The most recent reminder is the note I got this afternoon from Peter Jacke at Cooper Testing.  Along with notifying me that my results had been posted (ahead of schedule), he wanted to be sure I knew that there were three specific gravity tests that he had assigned on his own initiative and for which I would not be charged.

The tests were necessary, in Peter’s judgment, because some falling head hydraulic conductivity tests were returning low saturation values and the most logical explanation was that the soils from our Maui site were heavier than typical tropical soils. For those of you keeping score at home, the results were 3.05 to 3.09, 15% higher than the typically assumed value.

The point here is not that Peter ran extra tests for free.  The point is that Peter and his crew at the lab saw results that didn’t seem right and took unilateral initiative to satisfy themselves that they were delivering results consistent with the quality standards we all expect from Cooper Labs. Their in-house quality checks raised an issue, they resolved it quantitatively to their own satisfaction (upon which I rely), and they sent along the results just in case I could find another use for them.

What a great object lesson for all of us, especially those of us who aspire to the same reputation for quality that Cooper has earned over the past decades.  Quality comes standard on every project, and when you need to do a little work to assure that you’re delivering quality, you do the work without expectation. This is how you earn long term customer loyalty and repeat business, everyone.

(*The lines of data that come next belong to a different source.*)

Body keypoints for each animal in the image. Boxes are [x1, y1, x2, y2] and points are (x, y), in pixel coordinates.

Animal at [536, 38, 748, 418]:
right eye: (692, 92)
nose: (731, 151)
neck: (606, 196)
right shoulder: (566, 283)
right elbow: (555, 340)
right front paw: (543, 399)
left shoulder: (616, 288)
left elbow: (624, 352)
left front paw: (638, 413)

Well done, Peter. Thank you.

Reputations accumulate through consistent excellence in each interaction, each conversation, each deliverable. The Atlas GT holiday card design makes an excellent example. Cosmic Design (http://designbycosmic.com/) accepted the small, marginally interesting assignment even though their plate was full and Thanksgiving weekend was imminent.

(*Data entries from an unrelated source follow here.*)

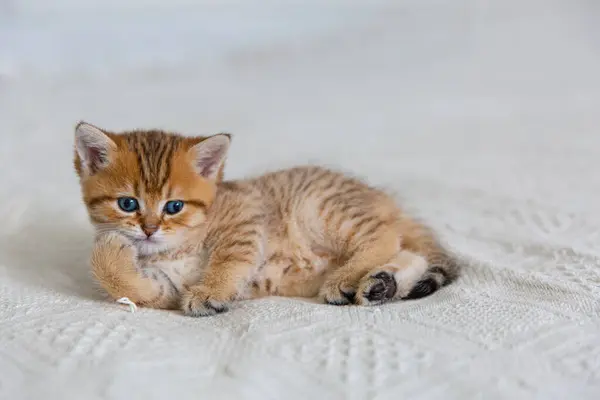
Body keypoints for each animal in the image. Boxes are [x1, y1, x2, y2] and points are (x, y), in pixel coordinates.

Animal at [74, 121, 460, 316]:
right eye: (127, 203)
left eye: (174, 206)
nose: (149, 229)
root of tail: (386, 200)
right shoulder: (167, 286)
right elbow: (133, 287)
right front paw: (111, 249)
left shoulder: (244, 215)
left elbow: (231, 257)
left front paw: (213, 290)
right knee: (413, 253)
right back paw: (382, 284)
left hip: (321, 207)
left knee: (385, 237)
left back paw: (347, 278)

Along with an artwork proof, which I expected, Eric included this carefully composed photo of the mockup.  Take a minute to look that the photo:  it’s well composed, has interesting focal depth, and the color has been modified to accentuate the theme . Work went into this photo, care and attention to detail not normally warranted by an interim proof. And yet it gives the impression of effortless cool. Cosmic, again, exceeded my expectations, increased my enthusiasm for the project, and cemented another building block onto their already significant reputation.

It’s hard to focus on fine details when we’re pressed for time. Yet the value of such attention to detail is much higher than the few minutes saved by cutting corners.  I’m hopeful that we can learn from Cosmic’s example that reputations for excellence are built in small, incremental, but ultimately very valuable steps.